#### OBJECTIVE:
Rewrite the part of the cookbook review between "Oh, Tom, how" and "it, shall we?", inclusive, changing "November" to "December".

#### SOURCE TEXT:
====

Oh, Tom, how I love your food and desserts! And, what a month it was. November was the perfect month to explore The Dahlia Bakery Cookbook with all the pies, tarts, and brunch-type foods. So, let’s get right to it, shall we?
Tom’s Tasty Tomato Soup with Brown Butter Croutons (p.342) I’ve think I’ve finally found my go-to tomato soup recipe! The soup was simple, quick, made with things you should have in your cupboard at all times (canned or preserved tomatoes, onions, garlic, and assorted spices). Despite using canned tomatoes, the soup tasted really fresh. I used a bit less cream than it called for and it was fantastic. Go ahead and use the called for amount, if you prefer, but I tend to like my tomato soup on the blended-put-not-creamy side.

====

#### ENTRIES PROVIDED:
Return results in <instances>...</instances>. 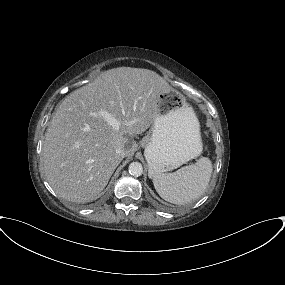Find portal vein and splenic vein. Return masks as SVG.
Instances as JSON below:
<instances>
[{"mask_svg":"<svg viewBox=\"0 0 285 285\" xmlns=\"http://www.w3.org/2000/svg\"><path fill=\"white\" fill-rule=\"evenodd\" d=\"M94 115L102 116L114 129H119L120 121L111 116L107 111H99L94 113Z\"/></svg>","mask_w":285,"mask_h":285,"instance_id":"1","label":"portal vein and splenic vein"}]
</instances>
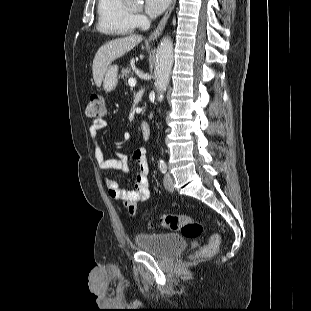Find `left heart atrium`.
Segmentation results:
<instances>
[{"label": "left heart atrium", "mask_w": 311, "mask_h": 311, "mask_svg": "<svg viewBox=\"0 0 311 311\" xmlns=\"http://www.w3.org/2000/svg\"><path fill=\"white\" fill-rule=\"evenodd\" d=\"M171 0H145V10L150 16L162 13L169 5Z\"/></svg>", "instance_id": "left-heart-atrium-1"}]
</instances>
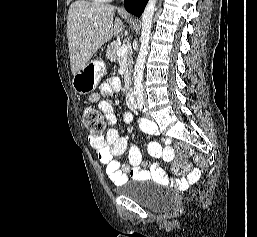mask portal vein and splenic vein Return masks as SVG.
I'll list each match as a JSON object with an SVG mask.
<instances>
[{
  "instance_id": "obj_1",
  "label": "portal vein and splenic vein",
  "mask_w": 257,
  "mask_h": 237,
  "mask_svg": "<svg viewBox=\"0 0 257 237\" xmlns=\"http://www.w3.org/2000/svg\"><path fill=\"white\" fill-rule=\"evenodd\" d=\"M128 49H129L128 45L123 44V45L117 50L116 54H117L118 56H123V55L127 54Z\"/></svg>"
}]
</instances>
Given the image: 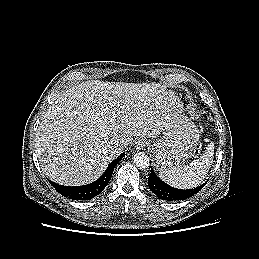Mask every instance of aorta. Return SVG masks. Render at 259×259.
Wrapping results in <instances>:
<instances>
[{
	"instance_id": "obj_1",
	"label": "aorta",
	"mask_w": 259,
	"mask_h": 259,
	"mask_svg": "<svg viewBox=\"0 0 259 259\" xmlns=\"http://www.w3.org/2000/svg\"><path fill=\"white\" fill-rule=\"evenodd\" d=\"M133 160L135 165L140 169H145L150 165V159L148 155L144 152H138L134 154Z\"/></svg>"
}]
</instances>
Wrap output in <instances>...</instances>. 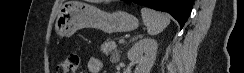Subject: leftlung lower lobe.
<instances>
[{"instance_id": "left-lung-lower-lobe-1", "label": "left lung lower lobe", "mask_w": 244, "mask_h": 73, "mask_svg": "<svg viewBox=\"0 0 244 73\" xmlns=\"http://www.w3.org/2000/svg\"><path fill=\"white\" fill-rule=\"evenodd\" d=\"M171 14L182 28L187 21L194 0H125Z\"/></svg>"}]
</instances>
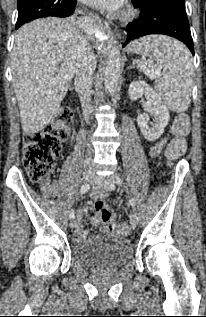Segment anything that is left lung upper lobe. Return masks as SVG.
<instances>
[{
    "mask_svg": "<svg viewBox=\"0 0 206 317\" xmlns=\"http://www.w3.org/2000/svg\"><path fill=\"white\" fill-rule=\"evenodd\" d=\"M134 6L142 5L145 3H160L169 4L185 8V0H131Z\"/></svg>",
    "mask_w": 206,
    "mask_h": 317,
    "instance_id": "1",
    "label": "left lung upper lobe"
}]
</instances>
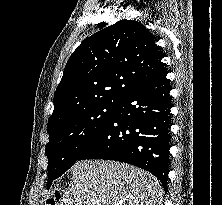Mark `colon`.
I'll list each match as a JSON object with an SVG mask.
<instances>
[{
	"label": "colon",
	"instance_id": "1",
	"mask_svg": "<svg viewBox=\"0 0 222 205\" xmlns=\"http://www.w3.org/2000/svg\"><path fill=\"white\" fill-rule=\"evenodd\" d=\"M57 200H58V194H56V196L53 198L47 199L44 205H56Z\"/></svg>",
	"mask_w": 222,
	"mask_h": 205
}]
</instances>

====

#### ANSWER TO THE TASK:
Oh, Tom, how I love your food and desserts! And, what a month it was. December was the perfect month to explore The Dahlia Bakery Cookbook with all the pies, tarts, and brunch-type foods. So, let’s get right to it, shall we?